WHAT YOU SHOULD DO. Retype the whole listing verbatim and keep the pictures out of it.

PROVIDED MATERIAL.
========

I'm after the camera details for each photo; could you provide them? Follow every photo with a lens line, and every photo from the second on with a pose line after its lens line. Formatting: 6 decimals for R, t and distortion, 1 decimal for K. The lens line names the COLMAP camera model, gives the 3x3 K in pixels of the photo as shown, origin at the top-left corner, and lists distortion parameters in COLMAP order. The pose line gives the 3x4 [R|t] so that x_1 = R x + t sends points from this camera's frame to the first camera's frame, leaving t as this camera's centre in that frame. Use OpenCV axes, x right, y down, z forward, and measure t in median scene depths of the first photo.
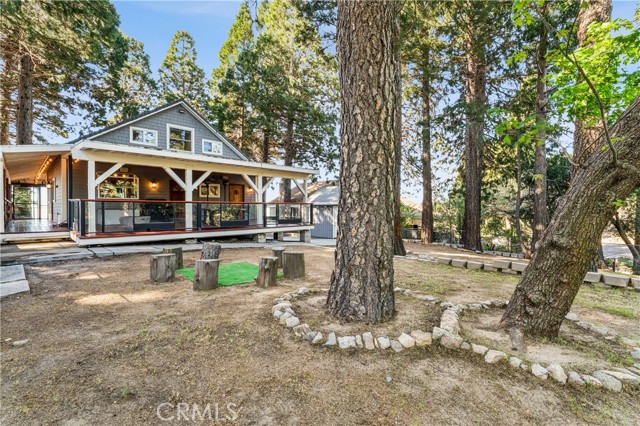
lens RADIAL K [[288.8, 0, 320.8], [0, 288.8, 210.1], [0, 0, 1]] dist [-0.002756, -0.000087]
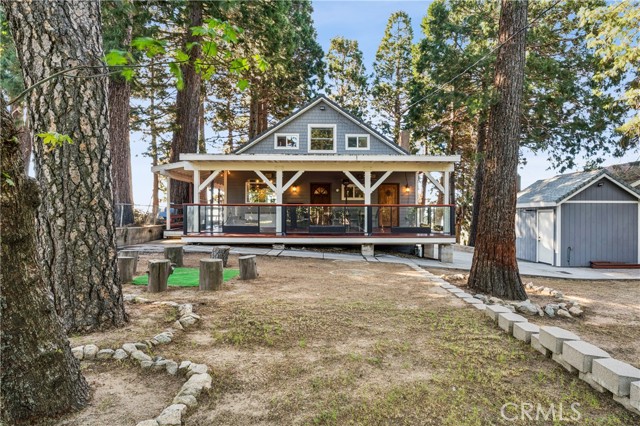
lens RADIAL K [[361.8, 0, 320.5], [0, 361.8, 214.4], [0, 0, 1]] dist [-0.005628, -0.001239]
pose [[0.712763, 0.005182, -0.701386, 0.348576], [-0.012544, 0.999907, -0.005360, 0.005042], [0.701293, 0.012619, 0.712761, 0.181638]]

========

RESPONSE.
I'm after the camera details for each photo; could you provide them? Follow every photo with a lens line, and every photo from the second on with a pose line after its lens line. Formatting: 6 decimals for R, t and distortion, 1 decimal for K. The lens line names the COLMAP camera model, gives the 3x3 K in pixels of the photo as shown, origin at the top-left corner, and lists distortion parameters in COLMAP order. The pose line gives the 3x4 [R|t] so that x_1 = R x + t sends points from this camera's frame to the first camera's frame, leaving t as this camera's centre in that frame. Use OpenCV axes, x right, y down, z forward, and measure t in median scene depths of the first photo.
lens RADIAL K [[288.8, 0, 320.8], [0, 288.8, 210.1], [0, 0, 1]] dist [-0.002756, -0.000087]
lens RADIAL K [[361.8, 0, 320.5], [0, 361.8, 214.4], [0, 0, 1]] dist [-0.005628, -0.001239]
pose [[0.712763, 0.005182, -0.701386, 0.348576], [-0.012544, 0.999907, -0.005360, 0.005042], [0.701293, 0.012619, 0.712761, 0.181638]]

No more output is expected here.